Task objective. Which lines of the listing below contain the word "Extract"? Return them.

Records for processing.
══════════════════════════════

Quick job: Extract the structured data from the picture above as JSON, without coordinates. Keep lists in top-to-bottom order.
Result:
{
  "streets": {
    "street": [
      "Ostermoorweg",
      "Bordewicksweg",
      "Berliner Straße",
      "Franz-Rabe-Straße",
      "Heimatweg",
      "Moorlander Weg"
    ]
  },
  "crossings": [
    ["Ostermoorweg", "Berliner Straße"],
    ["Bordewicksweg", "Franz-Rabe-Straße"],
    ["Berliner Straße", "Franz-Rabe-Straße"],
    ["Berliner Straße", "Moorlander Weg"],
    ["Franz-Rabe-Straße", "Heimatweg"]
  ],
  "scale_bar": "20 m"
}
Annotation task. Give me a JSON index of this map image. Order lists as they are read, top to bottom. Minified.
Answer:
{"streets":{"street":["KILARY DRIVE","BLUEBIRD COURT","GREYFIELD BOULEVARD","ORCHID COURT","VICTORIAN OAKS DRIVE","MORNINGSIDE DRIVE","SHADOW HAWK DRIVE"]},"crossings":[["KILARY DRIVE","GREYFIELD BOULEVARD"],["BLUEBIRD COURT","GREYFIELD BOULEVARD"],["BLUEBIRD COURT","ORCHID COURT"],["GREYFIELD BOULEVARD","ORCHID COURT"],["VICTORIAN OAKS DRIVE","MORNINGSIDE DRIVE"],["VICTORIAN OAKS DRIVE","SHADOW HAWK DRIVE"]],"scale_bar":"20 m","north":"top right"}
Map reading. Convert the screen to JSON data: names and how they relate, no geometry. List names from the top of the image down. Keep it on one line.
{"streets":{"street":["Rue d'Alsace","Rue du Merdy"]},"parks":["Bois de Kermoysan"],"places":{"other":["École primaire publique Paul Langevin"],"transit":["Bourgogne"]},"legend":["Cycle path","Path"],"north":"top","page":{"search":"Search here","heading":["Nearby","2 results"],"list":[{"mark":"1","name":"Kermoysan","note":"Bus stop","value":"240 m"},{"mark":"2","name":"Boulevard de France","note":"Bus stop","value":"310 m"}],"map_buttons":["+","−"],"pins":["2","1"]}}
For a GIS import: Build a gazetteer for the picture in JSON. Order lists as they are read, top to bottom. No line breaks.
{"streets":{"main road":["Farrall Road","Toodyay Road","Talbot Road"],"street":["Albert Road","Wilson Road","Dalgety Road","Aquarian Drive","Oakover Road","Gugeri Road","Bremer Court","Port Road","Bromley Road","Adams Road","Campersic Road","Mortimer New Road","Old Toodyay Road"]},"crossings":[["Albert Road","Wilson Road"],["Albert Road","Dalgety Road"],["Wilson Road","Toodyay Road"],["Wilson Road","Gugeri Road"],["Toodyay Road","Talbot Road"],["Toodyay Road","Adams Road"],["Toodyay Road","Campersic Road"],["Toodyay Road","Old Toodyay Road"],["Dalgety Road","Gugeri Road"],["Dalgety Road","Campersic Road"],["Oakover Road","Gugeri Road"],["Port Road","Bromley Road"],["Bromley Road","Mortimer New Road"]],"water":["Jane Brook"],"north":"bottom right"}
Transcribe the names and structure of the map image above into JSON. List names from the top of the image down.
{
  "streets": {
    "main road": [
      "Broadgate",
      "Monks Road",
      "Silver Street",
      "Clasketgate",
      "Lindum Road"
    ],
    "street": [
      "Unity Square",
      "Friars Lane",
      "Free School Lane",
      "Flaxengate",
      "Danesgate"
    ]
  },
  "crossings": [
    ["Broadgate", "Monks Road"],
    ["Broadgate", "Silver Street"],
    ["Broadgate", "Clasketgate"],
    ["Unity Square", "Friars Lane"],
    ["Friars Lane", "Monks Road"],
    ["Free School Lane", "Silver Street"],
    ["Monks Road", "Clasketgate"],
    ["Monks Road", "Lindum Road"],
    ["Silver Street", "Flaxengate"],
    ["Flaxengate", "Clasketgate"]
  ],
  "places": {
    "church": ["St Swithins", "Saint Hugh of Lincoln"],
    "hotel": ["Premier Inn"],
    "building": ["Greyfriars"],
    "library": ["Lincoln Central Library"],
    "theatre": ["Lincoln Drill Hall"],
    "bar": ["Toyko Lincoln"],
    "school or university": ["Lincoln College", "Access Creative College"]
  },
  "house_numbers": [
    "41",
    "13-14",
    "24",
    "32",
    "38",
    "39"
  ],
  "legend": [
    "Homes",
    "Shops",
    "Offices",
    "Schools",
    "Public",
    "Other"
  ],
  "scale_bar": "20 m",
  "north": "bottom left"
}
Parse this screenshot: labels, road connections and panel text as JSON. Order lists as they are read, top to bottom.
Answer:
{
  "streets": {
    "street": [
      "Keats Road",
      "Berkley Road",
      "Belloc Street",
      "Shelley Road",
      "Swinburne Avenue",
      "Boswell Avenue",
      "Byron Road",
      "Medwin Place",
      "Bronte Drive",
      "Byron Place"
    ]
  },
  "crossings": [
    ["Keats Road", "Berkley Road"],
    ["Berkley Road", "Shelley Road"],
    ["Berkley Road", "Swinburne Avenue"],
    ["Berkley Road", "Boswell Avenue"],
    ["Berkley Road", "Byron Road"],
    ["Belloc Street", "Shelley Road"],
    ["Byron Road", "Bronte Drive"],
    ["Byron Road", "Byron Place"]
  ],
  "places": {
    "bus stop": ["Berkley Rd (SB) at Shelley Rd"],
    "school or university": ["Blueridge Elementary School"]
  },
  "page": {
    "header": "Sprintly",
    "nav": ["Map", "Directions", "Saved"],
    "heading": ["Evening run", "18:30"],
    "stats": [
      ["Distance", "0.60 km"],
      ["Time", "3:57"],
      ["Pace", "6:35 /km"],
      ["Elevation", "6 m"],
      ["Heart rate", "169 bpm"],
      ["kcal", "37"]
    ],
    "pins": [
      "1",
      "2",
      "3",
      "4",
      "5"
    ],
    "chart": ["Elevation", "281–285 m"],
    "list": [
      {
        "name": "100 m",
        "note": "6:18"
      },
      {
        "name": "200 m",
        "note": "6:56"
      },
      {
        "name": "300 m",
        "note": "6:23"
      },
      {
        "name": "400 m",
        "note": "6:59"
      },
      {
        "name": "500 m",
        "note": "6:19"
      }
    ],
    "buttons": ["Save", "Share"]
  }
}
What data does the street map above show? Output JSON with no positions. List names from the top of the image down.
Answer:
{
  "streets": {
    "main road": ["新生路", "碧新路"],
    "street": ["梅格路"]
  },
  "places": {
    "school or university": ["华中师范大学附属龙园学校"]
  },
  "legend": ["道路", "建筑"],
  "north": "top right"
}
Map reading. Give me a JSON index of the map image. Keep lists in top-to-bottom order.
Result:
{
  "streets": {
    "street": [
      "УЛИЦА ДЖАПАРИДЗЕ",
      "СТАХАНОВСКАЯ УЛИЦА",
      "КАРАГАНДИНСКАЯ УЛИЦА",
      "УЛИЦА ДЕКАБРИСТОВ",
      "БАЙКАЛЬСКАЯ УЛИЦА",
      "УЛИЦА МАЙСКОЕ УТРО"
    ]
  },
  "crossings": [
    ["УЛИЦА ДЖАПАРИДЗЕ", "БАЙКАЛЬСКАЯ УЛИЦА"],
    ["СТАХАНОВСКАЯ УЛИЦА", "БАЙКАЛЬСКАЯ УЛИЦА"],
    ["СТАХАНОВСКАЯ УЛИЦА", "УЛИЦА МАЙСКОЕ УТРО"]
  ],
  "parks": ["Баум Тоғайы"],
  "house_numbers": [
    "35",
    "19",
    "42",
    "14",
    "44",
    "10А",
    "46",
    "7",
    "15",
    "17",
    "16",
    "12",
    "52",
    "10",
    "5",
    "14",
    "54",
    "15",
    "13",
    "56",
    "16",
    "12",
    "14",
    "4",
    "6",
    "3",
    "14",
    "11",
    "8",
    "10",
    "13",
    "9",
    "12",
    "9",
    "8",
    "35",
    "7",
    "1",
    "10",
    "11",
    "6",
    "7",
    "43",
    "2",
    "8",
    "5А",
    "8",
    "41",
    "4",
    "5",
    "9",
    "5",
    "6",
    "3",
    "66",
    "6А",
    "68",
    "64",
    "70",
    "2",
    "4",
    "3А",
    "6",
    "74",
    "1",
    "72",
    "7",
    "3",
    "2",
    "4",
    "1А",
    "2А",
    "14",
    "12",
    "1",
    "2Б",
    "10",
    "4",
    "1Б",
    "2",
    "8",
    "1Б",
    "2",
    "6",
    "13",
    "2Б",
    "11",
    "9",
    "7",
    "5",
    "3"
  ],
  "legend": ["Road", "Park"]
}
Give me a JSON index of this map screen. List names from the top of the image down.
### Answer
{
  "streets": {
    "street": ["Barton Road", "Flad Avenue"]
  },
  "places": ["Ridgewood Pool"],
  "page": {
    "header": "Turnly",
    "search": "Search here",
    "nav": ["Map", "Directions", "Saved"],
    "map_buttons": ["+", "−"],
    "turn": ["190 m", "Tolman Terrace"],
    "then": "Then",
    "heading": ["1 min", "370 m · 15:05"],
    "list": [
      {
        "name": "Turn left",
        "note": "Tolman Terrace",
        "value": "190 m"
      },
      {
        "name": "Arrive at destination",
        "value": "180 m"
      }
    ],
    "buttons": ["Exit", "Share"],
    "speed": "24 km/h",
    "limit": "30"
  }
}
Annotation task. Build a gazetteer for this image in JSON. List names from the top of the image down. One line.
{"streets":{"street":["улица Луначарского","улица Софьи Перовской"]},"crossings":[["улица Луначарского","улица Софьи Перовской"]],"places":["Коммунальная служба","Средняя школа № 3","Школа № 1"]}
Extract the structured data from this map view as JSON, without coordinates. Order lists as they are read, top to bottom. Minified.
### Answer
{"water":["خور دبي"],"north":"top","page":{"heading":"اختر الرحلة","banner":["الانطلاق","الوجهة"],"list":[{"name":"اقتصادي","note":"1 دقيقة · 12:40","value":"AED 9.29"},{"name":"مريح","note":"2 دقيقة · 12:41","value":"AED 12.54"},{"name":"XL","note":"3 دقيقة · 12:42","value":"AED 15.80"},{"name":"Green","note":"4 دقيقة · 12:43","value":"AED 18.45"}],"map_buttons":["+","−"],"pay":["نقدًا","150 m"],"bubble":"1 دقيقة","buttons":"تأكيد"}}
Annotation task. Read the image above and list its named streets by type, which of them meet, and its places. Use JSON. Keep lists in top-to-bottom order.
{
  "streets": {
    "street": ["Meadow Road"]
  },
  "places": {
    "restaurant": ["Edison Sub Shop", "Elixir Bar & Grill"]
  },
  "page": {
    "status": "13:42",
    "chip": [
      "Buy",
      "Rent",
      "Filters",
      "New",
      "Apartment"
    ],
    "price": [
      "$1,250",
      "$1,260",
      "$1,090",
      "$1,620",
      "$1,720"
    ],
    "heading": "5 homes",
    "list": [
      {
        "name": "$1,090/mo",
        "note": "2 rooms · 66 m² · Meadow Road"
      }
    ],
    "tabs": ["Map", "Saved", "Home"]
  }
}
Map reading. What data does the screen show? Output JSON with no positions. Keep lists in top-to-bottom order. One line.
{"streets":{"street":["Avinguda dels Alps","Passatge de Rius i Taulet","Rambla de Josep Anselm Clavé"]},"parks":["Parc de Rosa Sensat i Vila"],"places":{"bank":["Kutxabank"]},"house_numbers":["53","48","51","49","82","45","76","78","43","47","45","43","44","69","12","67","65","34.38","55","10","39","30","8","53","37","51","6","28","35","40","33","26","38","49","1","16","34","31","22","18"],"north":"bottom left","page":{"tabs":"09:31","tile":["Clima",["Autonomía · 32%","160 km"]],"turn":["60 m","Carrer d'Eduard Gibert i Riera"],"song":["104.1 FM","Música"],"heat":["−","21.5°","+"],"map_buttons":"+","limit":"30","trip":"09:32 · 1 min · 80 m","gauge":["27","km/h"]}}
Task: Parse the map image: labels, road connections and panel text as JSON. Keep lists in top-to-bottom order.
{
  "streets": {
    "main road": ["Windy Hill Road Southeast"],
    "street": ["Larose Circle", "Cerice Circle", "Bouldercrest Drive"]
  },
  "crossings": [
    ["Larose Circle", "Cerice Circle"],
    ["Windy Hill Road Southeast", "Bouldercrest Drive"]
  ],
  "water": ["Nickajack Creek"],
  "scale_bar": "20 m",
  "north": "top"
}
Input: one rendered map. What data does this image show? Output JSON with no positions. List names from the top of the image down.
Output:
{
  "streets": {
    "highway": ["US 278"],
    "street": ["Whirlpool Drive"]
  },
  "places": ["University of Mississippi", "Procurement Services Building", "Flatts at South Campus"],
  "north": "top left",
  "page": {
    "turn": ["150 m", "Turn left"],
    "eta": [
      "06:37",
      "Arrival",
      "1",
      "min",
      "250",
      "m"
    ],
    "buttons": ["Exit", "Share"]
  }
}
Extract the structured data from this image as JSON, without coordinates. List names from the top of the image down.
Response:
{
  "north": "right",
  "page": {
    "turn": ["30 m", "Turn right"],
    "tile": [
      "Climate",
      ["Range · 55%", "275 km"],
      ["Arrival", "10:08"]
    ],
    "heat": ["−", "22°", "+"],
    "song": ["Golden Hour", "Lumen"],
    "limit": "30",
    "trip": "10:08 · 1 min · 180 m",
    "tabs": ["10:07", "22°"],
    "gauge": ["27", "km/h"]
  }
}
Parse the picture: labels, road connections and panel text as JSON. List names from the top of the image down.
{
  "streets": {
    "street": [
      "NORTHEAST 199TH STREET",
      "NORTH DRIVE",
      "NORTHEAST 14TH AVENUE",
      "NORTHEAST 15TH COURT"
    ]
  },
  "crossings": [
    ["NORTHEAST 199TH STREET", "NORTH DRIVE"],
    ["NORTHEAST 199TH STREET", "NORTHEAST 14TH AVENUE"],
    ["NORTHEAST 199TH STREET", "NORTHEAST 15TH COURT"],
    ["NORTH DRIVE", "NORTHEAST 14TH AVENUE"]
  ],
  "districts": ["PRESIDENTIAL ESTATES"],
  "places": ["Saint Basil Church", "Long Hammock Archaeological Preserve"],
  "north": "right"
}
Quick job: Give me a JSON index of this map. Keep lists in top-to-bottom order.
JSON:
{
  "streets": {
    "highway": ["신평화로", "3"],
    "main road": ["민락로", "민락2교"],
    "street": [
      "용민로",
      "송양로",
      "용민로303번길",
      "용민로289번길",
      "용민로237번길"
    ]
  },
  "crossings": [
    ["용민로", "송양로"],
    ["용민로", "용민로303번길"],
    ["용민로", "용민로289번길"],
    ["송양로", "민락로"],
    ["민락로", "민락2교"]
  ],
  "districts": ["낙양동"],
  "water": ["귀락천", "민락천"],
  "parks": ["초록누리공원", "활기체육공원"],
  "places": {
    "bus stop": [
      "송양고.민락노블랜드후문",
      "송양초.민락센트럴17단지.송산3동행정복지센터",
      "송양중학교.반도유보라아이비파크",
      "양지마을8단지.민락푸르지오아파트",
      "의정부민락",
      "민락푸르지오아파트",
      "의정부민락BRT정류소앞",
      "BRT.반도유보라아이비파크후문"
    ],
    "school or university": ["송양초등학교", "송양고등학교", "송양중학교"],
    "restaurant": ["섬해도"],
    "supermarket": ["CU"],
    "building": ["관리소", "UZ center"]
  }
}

══════════════════════════════

Output for this task.
Quick job: Extract the structured data from the picture above as JSON, without coordinates. Keep lists in top-to-bottom order.
Extract the structured data from this map view as JSON, without coordinates. Order lists as they are read, top to bottom. Minified.
Extract the structured data from this image as JSON, without coordinates. List names from the top of the image down.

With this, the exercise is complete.